TRECHO FORNECIDO>
════════════════

Migalhas de Peso

O insancionável PL 7.448/17

Num Brasil de extensão continental, na atual perversão federativa de mais de 5 mil municípios, raramente o agente público – mais de perto nas capitais e maiores cidades – terá condições de colocar em prática o propalado Projeto de Lei para mensurar a conotação econômica e analisar os riscos experimentados decorrentes da respectiva conduta.

25/4/2018

O Senado Federal, a toque de caixa, tendo como Relator o senador mineiro Antonio Anastasia, materializou no PL 7.448/17 um conjunto de normas no escopo de implementar aperfeiçoamento e aprimoramento dos órgãos de gestão, inclusive das agências reguladoras, com previsão de imediata vigência – exceção feita ao artigo 25, aguardando sanção presidencial.

Entretanto, respeitadas as opiniões em sentido contrário, o projeto encerra verdadeira desforra legislativa, porquanto, caso aprovado, criará descalabro e punirá funcionários e servidores conforme a interpretação do cometimento de dolo ou erro grosseiro, em desarmonia com a jurisprudência existente e decisões administrativas.

Os princípios gerais norteadores do Direito Administrativo são flexibilizados pela previsão da criação de uma ação declaratória de validade procedimental a partir do artigo 25, com eficácia erga omnes.

════════════════

TRECHOS DOS DADOS>
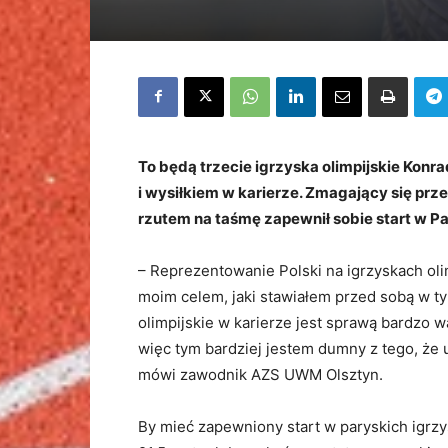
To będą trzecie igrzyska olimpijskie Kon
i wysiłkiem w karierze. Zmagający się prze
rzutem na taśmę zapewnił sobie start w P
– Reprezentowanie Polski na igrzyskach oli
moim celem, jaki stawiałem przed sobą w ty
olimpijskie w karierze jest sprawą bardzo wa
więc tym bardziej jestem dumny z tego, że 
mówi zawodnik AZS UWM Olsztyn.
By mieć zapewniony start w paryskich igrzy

════════════════

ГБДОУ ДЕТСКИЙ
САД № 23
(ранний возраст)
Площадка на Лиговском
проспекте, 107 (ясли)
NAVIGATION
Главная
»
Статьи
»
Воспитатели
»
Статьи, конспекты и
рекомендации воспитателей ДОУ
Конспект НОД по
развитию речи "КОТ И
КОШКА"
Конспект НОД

════════════════

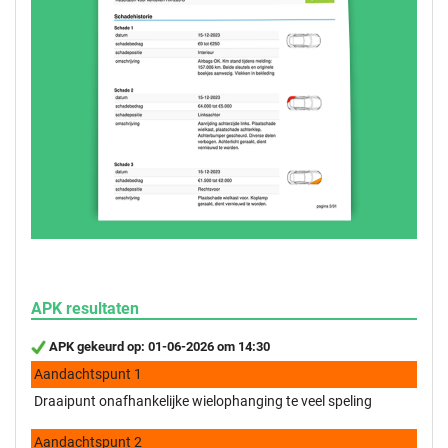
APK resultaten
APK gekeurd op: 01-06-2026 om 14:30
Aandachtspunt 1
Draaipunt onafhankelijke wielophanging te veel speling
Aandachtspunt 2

════════════════

ATIVIDADE 1>
Responda com base no trecho fornecido:
(a) Quem foi o relator do PL 7.448/17 no Senado Federal?
(b) Qual artigo fica de fora da previsão de imediata vigência?
(c) Que eficácia tem a ação declaratória de validade procedimental?
ATIVIDADE 2> Reproduza a parte do trecho fornecido que vai de "Num Brasil de" até "da respectiva conduta.", incluindo essas palavras.

RESOLUÇÃO 1>
(a) O senador mineiro Antonio Anastasia.
(b) O artigo 25.
(c) Eficácia erga omnes.

RESOLUÇÃO 2>
Num Brasil de extensão continental, na atual perversão federativa de mais de 5 mil municípios, raramente o agente público – mais de perto nas capitais e maiores cidades – terá condições de colocar em prática o propalado Projeto de Lei para mensurar a conotação econômica e analisar os riscos experimentados decorrentes da respectiva conduta.